Review by Sarah Williams
The Dog Doc is a perfectly serviceable human interest story, even if it lacks any interesting filmmaking. Despite feeling like an informational news segment at times, It is an empathetic and hopeful look at what can be done to save animals who have been considered hopeless cases in the veterinary world.
Three stories of sick pets are woven together to create the resounding success felt. Dr. Marty Goldstein is a veterinarian with a radical now way of caring for animals that are thought to be doomed by the rest of his colleagues. He is able to save many of these animals, though the industry doesn’t believe it, by taking a natural approach to medicine.
The world of holistic medicine is often looked at as a solely human tool, even though it is about connection to nature. The veterinarians never prescribe some miracle cure, they instead go back to nature and look at what helps animals fight off disease in the wild. Domesticated animals are often looked at as unlike their wild relatives, so we often forget that wildlife is able to regulate without us. By strengthening their immune systems, the animals can perform what is looked at as a miracle by many and pull through.
The real triumph of science is seeing how the body can heal itself with the right resources. Often the holistic healing is as simple as a change in diet, and these nutrients can be what strengthens the animal, instead of unnatural chemical treatments that often sap energy away that is needed to fight disease. The natural treatments aren’t the only thing used, as Dr. Goldstein is able to use liquid nitrogen to destroy tumors through freezing, a method some consider barbaric.
Plenty of work is put in to show opposing perspectives, and those who doubt Dr. Goldstein’s method do get to speak, but we are only given snippets of disbelief, and never their reasoning. Instead of actually hearing why the holistic approach is frowned upon, it instead becomes a game of proving worth to the irrational, despite the supposed irrational being trained medical professionals in the field as well. There is also the risk of the ideas presented being used as evidence by anti-vaccination groups, who will take the idea that natural medicine has benefits to mean that all other forms don’t work. The holistic method is not just about natural remedies, but about blending these with new advances in science to aid their effects.
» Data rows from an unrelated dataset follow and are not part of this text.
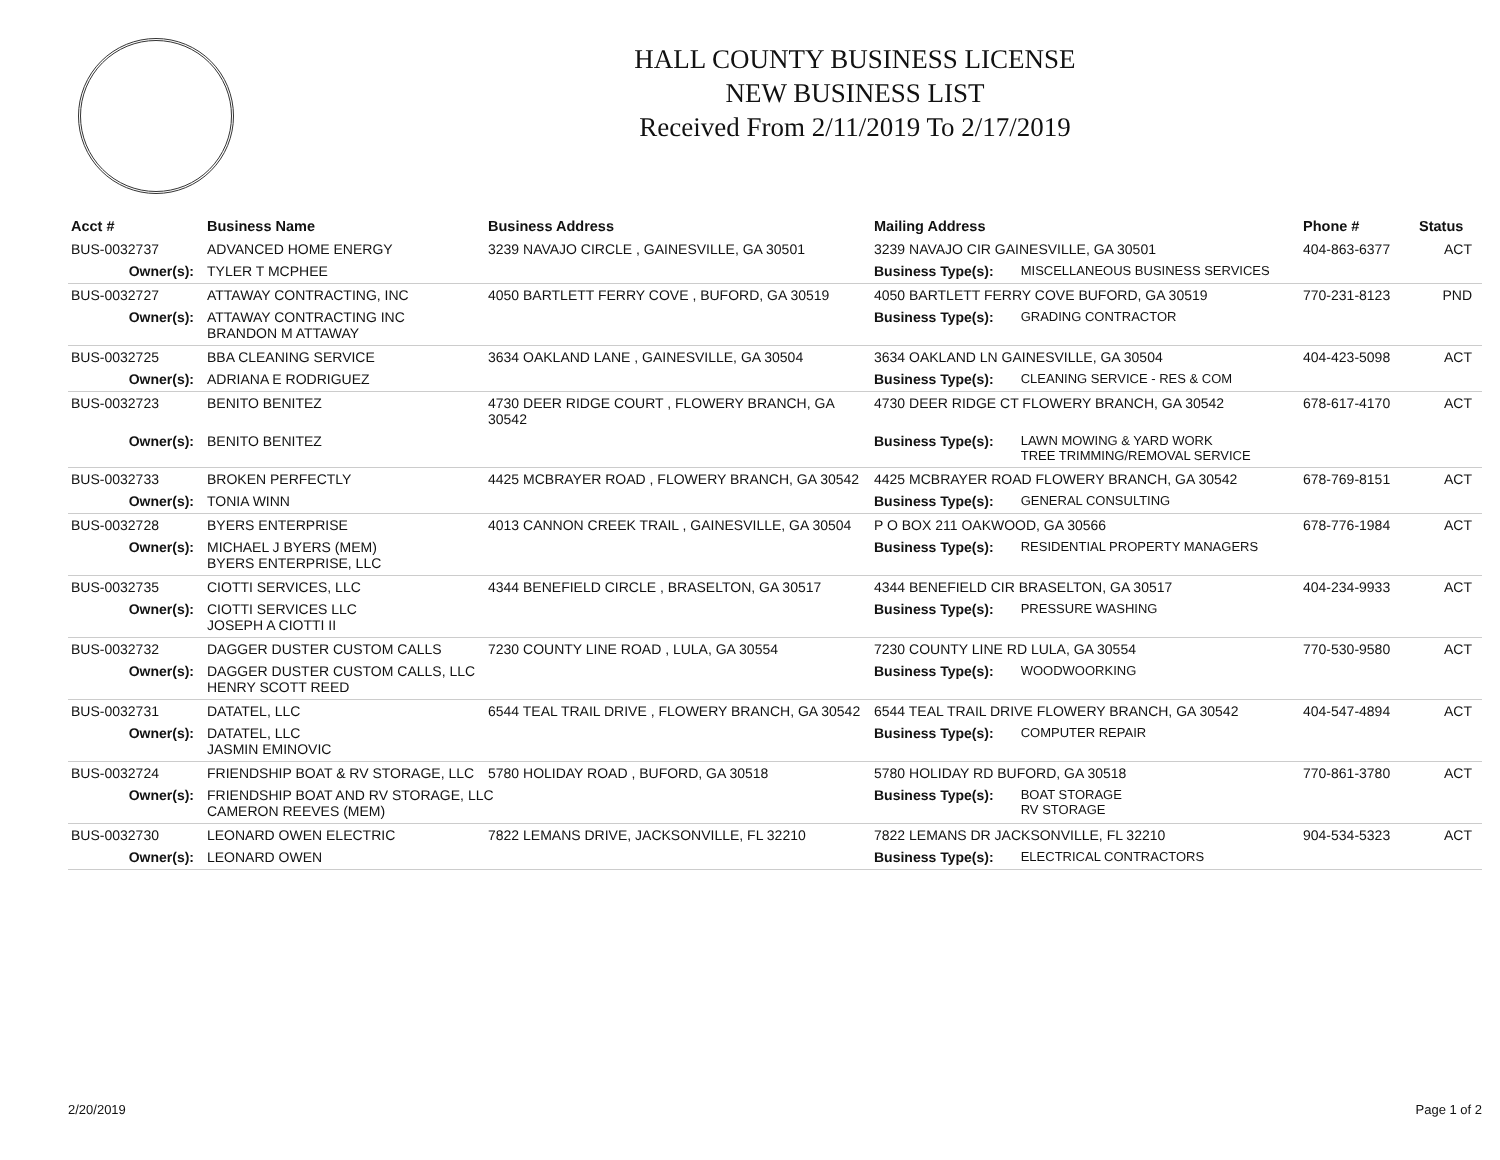HALL COUNTY BUSINESS LICENSE
NEW BUSINESS LIST
Received From 2/11/2019 To 2/17/2019
| Acct # | Business Name | Business Address | Mailing Address | | Phone # | Status |
| --- | --- | --- | --- | --- | --- | --- |
| BUS-0032737 | ADVANCED HOME ENERGY | 3239 NAVAJO CIRCLE , GAINESVILLE, GA 30501 | 3239 NAVAJO CIR GAINESVILLE, GA 30501 | | 404-863-6377 | ACT |
| Owner(s): | TYLER T MCPHEE | | Business Type(s): | MISCELLANEOUS BUSINESS SERVICES | | |
| BUS-0032727 | ATTAWAY CONTRACTING, INC | 4050 BARTLETT FERRY COVE , BUFORD, GA 30519 | 4050 BARTLETT FERRY COVE BUFORD, GA 30519 | | 770-231-8123 | PND |
| Owner(s): | ATTAWAY CONTRACTING INC BRANDON M ATTAWAY | | Business Type(s): | GRADING CONTRACTOR | | |
| BUS-0032725 | BBA CLEANING SERVICE | 3634 OAKLAND LANE , GAINESVILLE, GA 30504 | 3634 OAKLAND LN GAINESVILLE, GA 30504 | | 404-423-5098 | ACT |
| Owner(s): | ADRIANA E RODRIGUEZ | | Business Type(s): | CLEANING SERVICE - RES & COM | | |
| BUS-0032723 | BENITO BENITEZ | 4730 DEER RIDGE COURT , FLOWERY BRANCH, GA 30542 | 4730 DEER RIDGE CT FLOWERY BRANCH, GA 30542 | | 678-617-4170 | ACT |
| Owner(s): | BENITO BENITEZ | | Business Type(s): | LAWN MOWING & YARD WORK TREE TRIMMING/REMOVAL SERVICE | | |
| BUS-0032733 | BROKEN PERFECTLY | 4425 MCBRAYER ROAD , FLOWERY BRANCH, GA 30542 | 4425 MCBRAYER ROAD FLOWERY BRANCH, GA 30542 | | 678-769-8151 | ACT |
| Owner(s): | TONIA WINN | | Business Type(s): | GENERAL CONSULTING | | |
| BUS-0032728 | BYERS ENTERPRISE | 4013 CANNON CREEK TRAIL , GAINESVILLE, GA 30504 | P O BOX 211 OAKWOOD, GA 30566 | | 678-776-1984 | ACT |
| Owner(s): | MICHAEL J BYERS (MEM) BYERS ENTERPRISE, LLC | | Business Type(s): | RESIDENTIAL PROPERTY MANAGERS | | |
| BUS-0032735 | CIOTTI SERVICES, LLC | 4344 BENEFIELD CIRCLE , BRASELTON, GA 30517 | 4344 BENEFIELD CIR BRASELTON, GA 30517 | | 404-234-9933 | ACT |
| Owner(s): | CIOTTI SERVICES LLC JOSEPH A CIOTTI II | | Business Type(s): | PRESSURE WASHING | | |
| BUS-0032732 | DAGGER DUSTER CUSTOM CALLS | 7230 COUNTY LINE ROAD , LULA, GA 30554 | 7230 COUNTY LINE RD LULA, GA 30554 | | 770-530-9580 | ACT |
| Owner(s): | DAGGER DUSTER CUSTOM CALLS, LLC HENRY SCOTT REED | | Business Type(s): | WOODWOORKING | | |
| BUS-0032731 | DATATEL, LLC | 6544 TEAL TRAIL DRIVE , FLOWERY BRANCH, GA 30542 | 6544 TEAL TRAIL DRIVE FLOWERY BRANCH, GA 30542 | | 404-547-4894 | ACT |
| Owner(s): | DATATEL, LLC JASMIN EMINOVIC | | Business Type(s): | COMPUTER REPAIR | | |
| BUS-0032724 | FRIENDSHIP BOAT & RV STORAGE, LLC | 5780 HOLIDAY ROAD , BUFORD, GA 30518 | 5780 HOLIDAY RD BUFORD, GA 30518 | | 770-861-3780 | ACT |
| Owner(s): | FRIENDSHIP BOAT AND RV STORAGE, LLC CAMERON REEVES (MEM) | | Business Type(s): | BOAT STORAGE RV STORAGE | | |
| BUS-0032730 | LEONARD OWEN ELECTRIC | 7822 LEMANS DRIVE, JACKSONVILLE, FL 32210 | 7822 LEMANS DR JACKSONVILLE, FL 32210 | | 904-534-5323 | ACT |
| Owner(s): | LEONARD OWEN | | Business Type(s): | ELECTRICAL CONTRACTORS | | |
2/20/2019 Page 1 of 2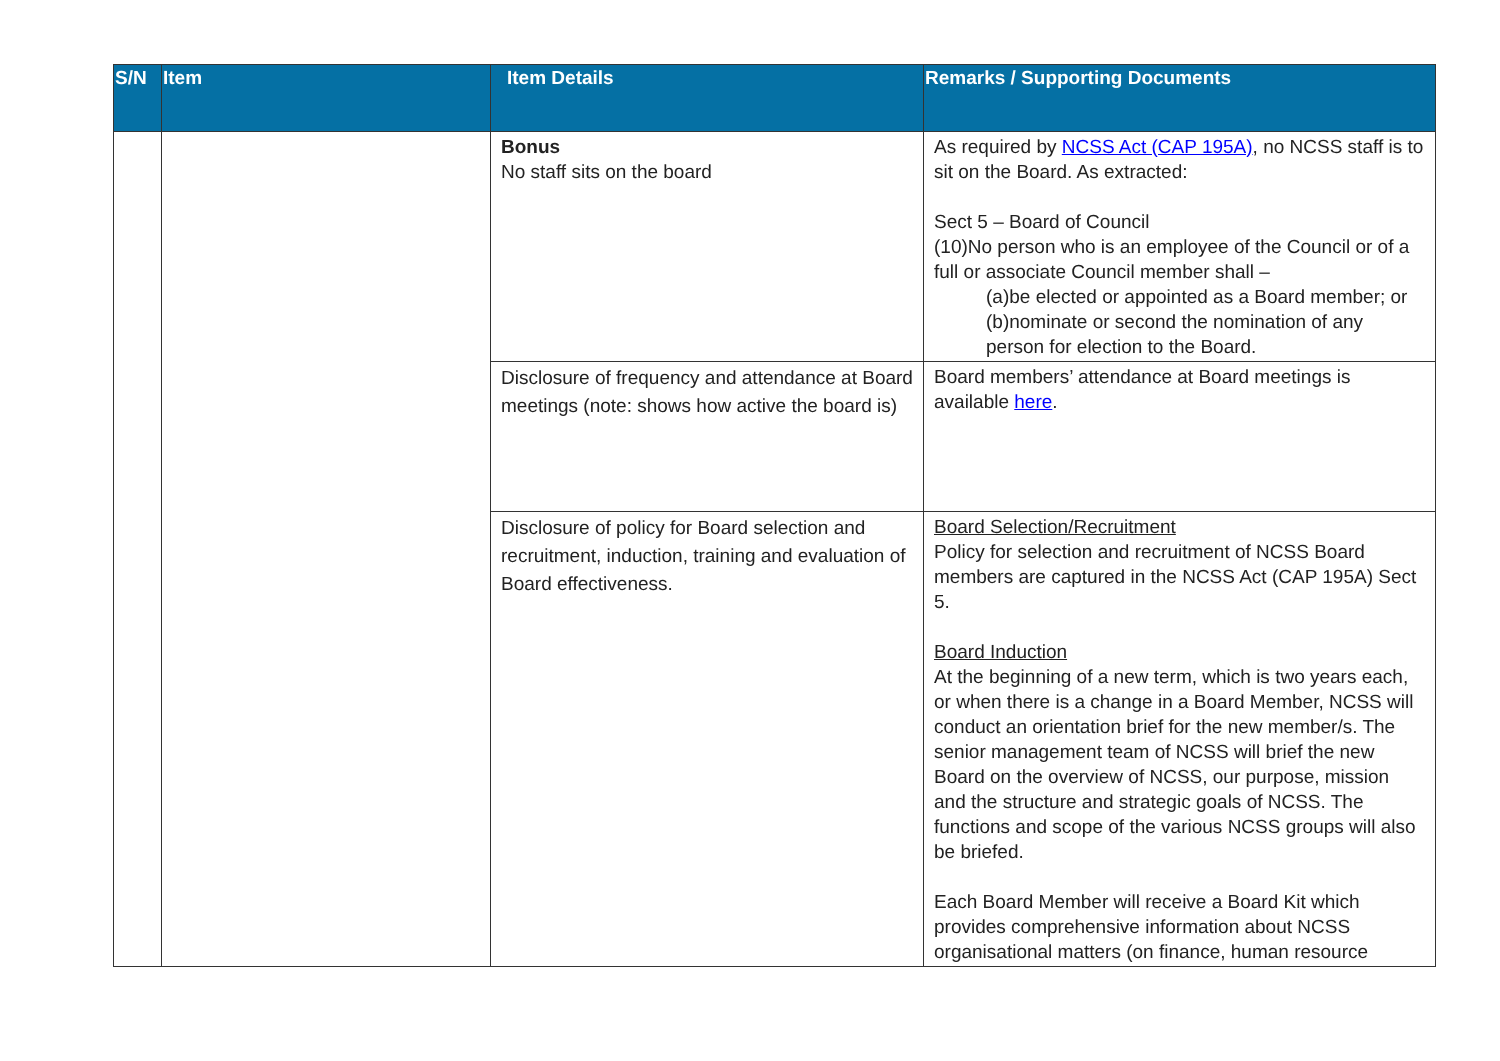| S/N | Item | Item Details | Remarks / Supporting Documents |
| --- | --- | --- | --- |
| | | Bonus No staff sits on the board | As required by NCSS Act (CAP 195A) , no NCSS staff is to sit on the Board. As extracted: Sect 5 – Board of Council (10)No person who is an employee of the Council or of a full or associate Council member shall – (a)be elected or appointed as a Board member; or (b)nominate or second the nomination of any person for election to the Board. |
| | | Disclosure of frequency and attendance at Board meetings (note: shows how active the board is) | Board members’ attendance at Board meetings is available here . |
| | | Disclosure of policy for Board selection and recruitment, induction, training and evaluation of Board effectiveness. | Board Selection/Recruitment Policy for selection and recruitment of NCSS Board members are captured in the NCSS Act (CAP 195A) Sect 5. Board Induction At the beginning of a new term, which is two years each, or when there is a change in a Board Member, NCSS will conduct an orientation brief for the new member/s. The senior management team of NCSS will brief the new Board on the overview of NCSS, our purpose, mission and the structure and strategic goals of NCSS. The functions and scope of the various NCSS groups will also be briefed. Each Board Member will receive a Board Kit which provides comprehensive information about NCSS organisational matters (on finance, human resource |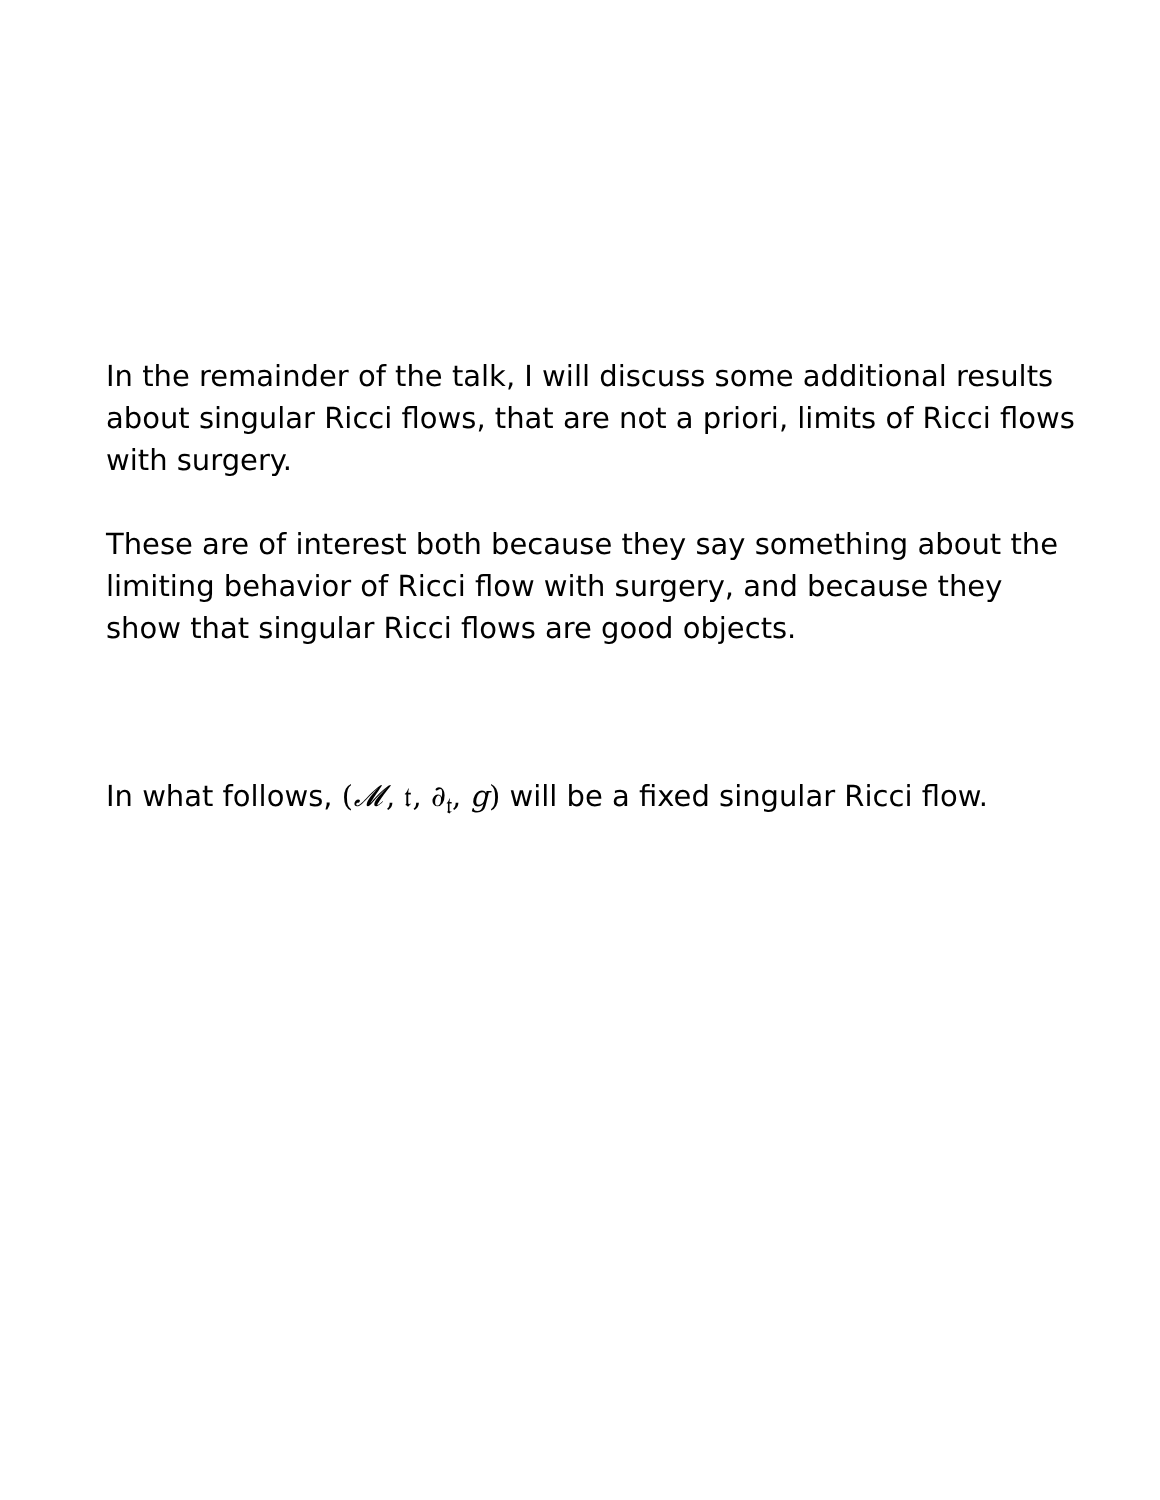In the remainder of the talk, I will discuss some additional results about singular Ricci flows, that are not a priori, limits of Ricci flows with surgery.
These are of interest both because they say something about the limiting behavior of Ricci flow with surgery, and because they show that singular Ricci flows are good objects.
In what follows, (𝓜, 𝔱, ∂<sub>𝔱</sub>, g) will be a fixed singular Ricci flow.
It’s the kind of film that is unapproachable for many due to the cliche question– does the dog die in the end? As opposed to, say, last year’s similarly subjected TIFF premiere Murmur (tells the story of a lonely woman who adopts animals from the shelter she works at that are about to be euthanized in order to fill a hole in her life), there is at least some hope here. We aren’t quite going to answer that question, but the film is about what seems to be miracles in the veterinary world, so it’s not a total Old Yeller situation. While not being anything special in the filmmaking department, Cindy Meehl’s The Dog Doc is an inspirational look at creative approaches to saving lives.
The Dog Doc opens in theaters on March 13.